L’exploitation du port de Ndakhonga va démarrer après le dragage complémentaire

L’exploitation du port de Ndakhonga va démarrer après le dragage complémentaire du chenal permettant l’accès à l’ouvrage pour faciliter l’accostage des bateaux Aguène et Diambogne, a annoncé, lundi à Foundiougne, Yérim Thioub, le directeur général de l’Agence nationale des affaires maritimes (ANAM).

Le retard noté par rapport à l’exploitation du port de Ndakhonga « réside dans la présence d’un ripage sédimentaire imprévu qui s’est constitué après le dragage de la première section du bras de mer Saloum (de Djiffère au travers de Foundiougne) », a-t-il dit.

M. Thioub s’exprimait au cours d’une réunion d’information sur le dragage complémentaire du chenal d’accès au port de Ndakhonga.

Selon lui, le port de Ndakhonga n’a pas été mis en service pour éviter des dommages matériels, corporels, etc.

« Nous avons pris la décision de ne pas autoriser l’accostage des navires jusqu’à ce qu’un dragage complémentaire soit fait », a signalé Yérim Thioub, précisant que ces travaux impliquent « des ressources complémentaires qu’il a fallu rechercher ».

Une fois le financement disponible, « nous avons lancé le dragage complémentaire du chenal d’accès au port de Ndakhonga. Vers le milieu du mois de juin, la drague sera prête et pleinement opérationnelle », a assuré M. Thioub.

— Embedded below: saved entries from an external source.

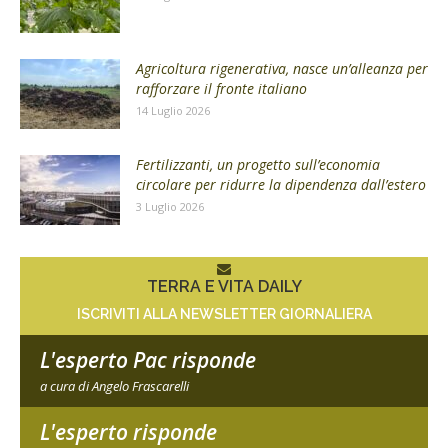
Agricoltura rigenerativa, nasce un’alleanza per
rafforzare il fronte italiano
14 Luglio 2026
Fertilizzanti, un progetto sull’economia
circolare per ridurre la dipendenza dall’estero
3 Luglio 2026
TERRA E VITA DAILY
ISCRIVITI ALLA NEWSLETTER GIORNALIERA
L'esperto Pac risponde
a cura di Angelo Frascarelli
L'esperto risponde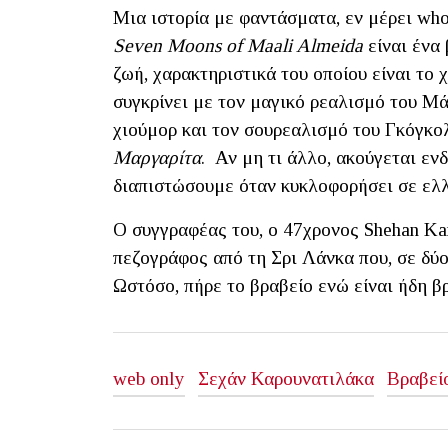
Μια ιστορία με φαντάσματα, εν μέρει who
Seven Moons of Maali Almeida
είναι ένα 
ζωή, χαρακτηριστικά του οποίου είναι το χ
συγκρίνει με τον μαγικό ρεαλισμό του Μά
χιούμορ και τον σουρεαλισμό του Γκόγκ
Μαργαρίτα
. Αν μη τι άλλο, ακούγεται εν
διαπιστώσουμε όταν κυκλοφορήσει σε ελλ
Ο συγγραφέας του, ο 47χρονος Shehan Kar
πεζογράφος από τη Σρι Λάνκα που, σε δύο
Ωστόσο, πήρε το βραβείο ενώ είναι ήδη β
web only
Σεχάν Καρουνατιλάκα
Βραβεί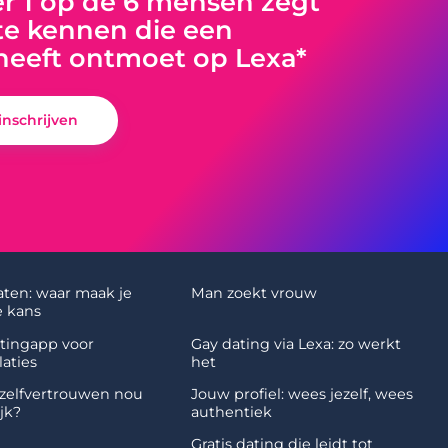
 1 op de 6 mensen zegt
e kennen die een
heeft ontmoet op Lexa*
 inschrijven
aten: waar maak je
Man zoekt vrouw
 kans
atingapp voor
Gay dating via Lexa: zo werkt
laties
het
zelfvertrouwen nou
Jouw profiel: wees jezelf, wees
jk?
authentiek
Gratis dating die leidt tot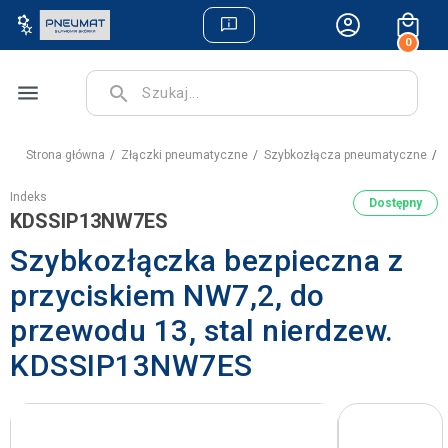
0
menu
search
Strona główna
Złączki pneumatyczne
Szybkozłącza pneumatyczne
S
Indeks
Dostępny
KDSSIP13NW7ES
Szybkozłączka bezpieczna z
przyciskiem NW7,2, do
przewodu 13, stal nierdzew.
KDSSIP13NW7ES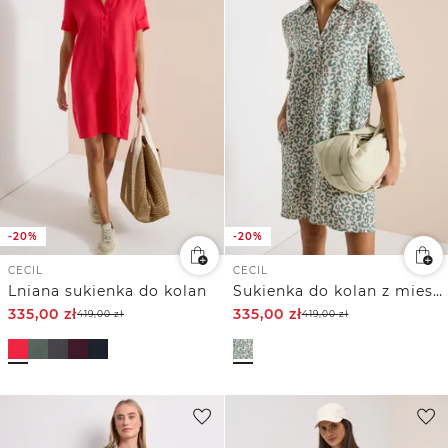
-20%
-20%
CECIL
CECIL
Lniana sukienka do kolan
Sukienka do kolan z mieszanki lnu
335,00
zł
335,00
zł
419,00
zł
419,00
zł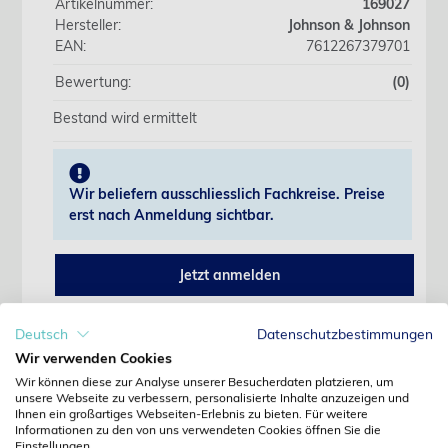
Artikelnummer:
169027
Hersteller:
Johnson & Johnson
EAN:
7612267379701
Bewertung:
(0)
Bestand wird ermittelt
Wir beliefern ausschliesslich Fachkreise. Preise
erst nach Anmeldung sichtbar.
Jetzt anmelden
Noch kein Kunde?
Deutsch
Datenschutzbestimmungen
Jetzt registrieren
Wir verwenden Cookies
Kennwort vergessen?
Kennwort anfordern
Wir können diese zur Analyse unserer Besucherdaten platzieren, um
unsere Webseite zu verbessern, personalisierte Inhalte anzuzeigen und
Ihnen ein großartiges Webseiten-Erlebnis zu bieten. Für weitere
Produktdetails
Informationen zu den von uns verwendeten Cookies öffnen Sie die
Einstellungen.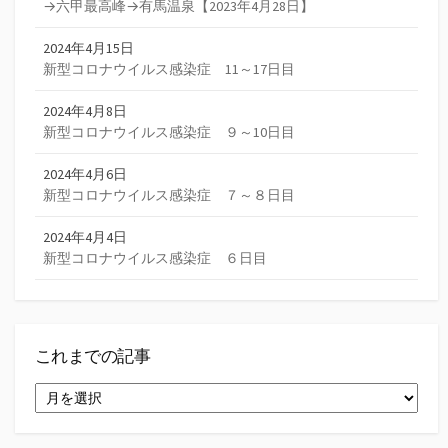
→六甲最高峰→有馬温泉【2023年4月28日】
2024年4月15日
新型コロナウイルス感染症 11～17日目
2024年4月8日
新型コロナウイルス感染症 ９～10日目
2024年4月6日
新型コロナウイルス感染症 ７～８日目
2024年4月4日
新型コロナウイルス感染症 ６日目
これまでの記事
こ
れ
ま
で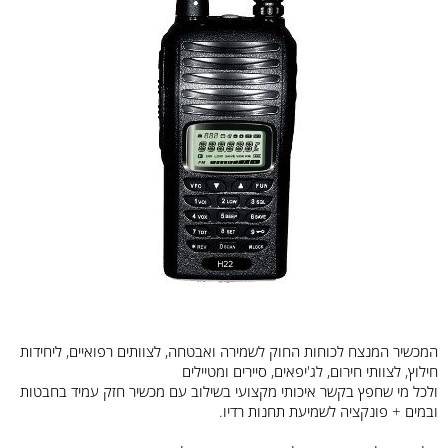
המכשיר המנצח לכוחות החוק לשמירה ואבטחה, לצוותים רפואיים, ליחידות
חילוץ, לצוותי חירום, לג'יפאים, סיירים ומטיילים
ולכל מי שחפץ בקשר איכותי מקצועי בשילוב עם מכשיר חזק עמיד בחבטות
ובמים + פונקציה לשמיעת תחנות רדיו.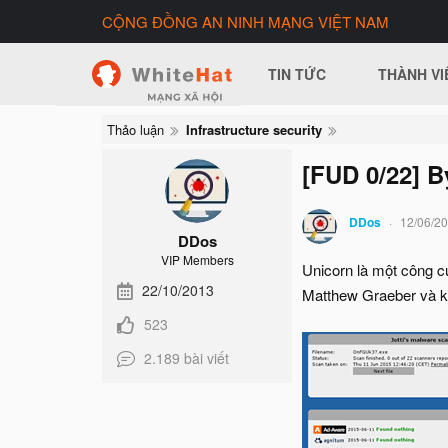
CỘNG ĐỒNG AN NINH MẠNG VIỆT NAM
TIN TỨC
THÀNH VI
Thảo luận
Infrastructure security
[FUD 0/22] B
DDos
12/06/2
DDos
VIP Members
Unicorn là một công c
22/10/2013
Matthew Graeber và kỹ
523
2.189 bài viết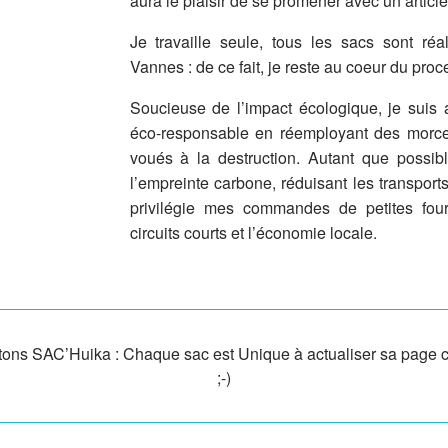
aura le plaisir de se promener avec un article
Je travaille seule, tous les sacs sont ré
Vannes : de ce fait, je reste au coeur du proc
Soucieuse de l’impact écologique, je suis
éco-responsable en réemployant des morce
voués à la destruction. Autant que possible
l’empreinte carbone, réduisant les transports
privilégie mes commandes de petites fourn
circuits courts et l’économie locale.
tons SAC’Huika : Chaque sac est Unique à actualiser sa page 
;-)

Le marché pour le dragage complémentaire a été adjugé à un Sénégalais à hauteur de 1 milliard 49 millions francs CFA pour un délai contractuel de 8 semaines qui peut être ramené à 4 semaines, a relevé le DG de l’ANAM.

« Dès que le dragage physique est fait, le contrôle fait et validé, la première décision que nous prendrons c’est d’autoriser l’accostage des navires Aguène et Diambogne et d’autres navires », a indiqué Yérim Thioub.

Le dragage de la première section du bras de mer Saloum (de Djiffère au travers de Foundiougne) a été réalisé de juillet à septembre 2015.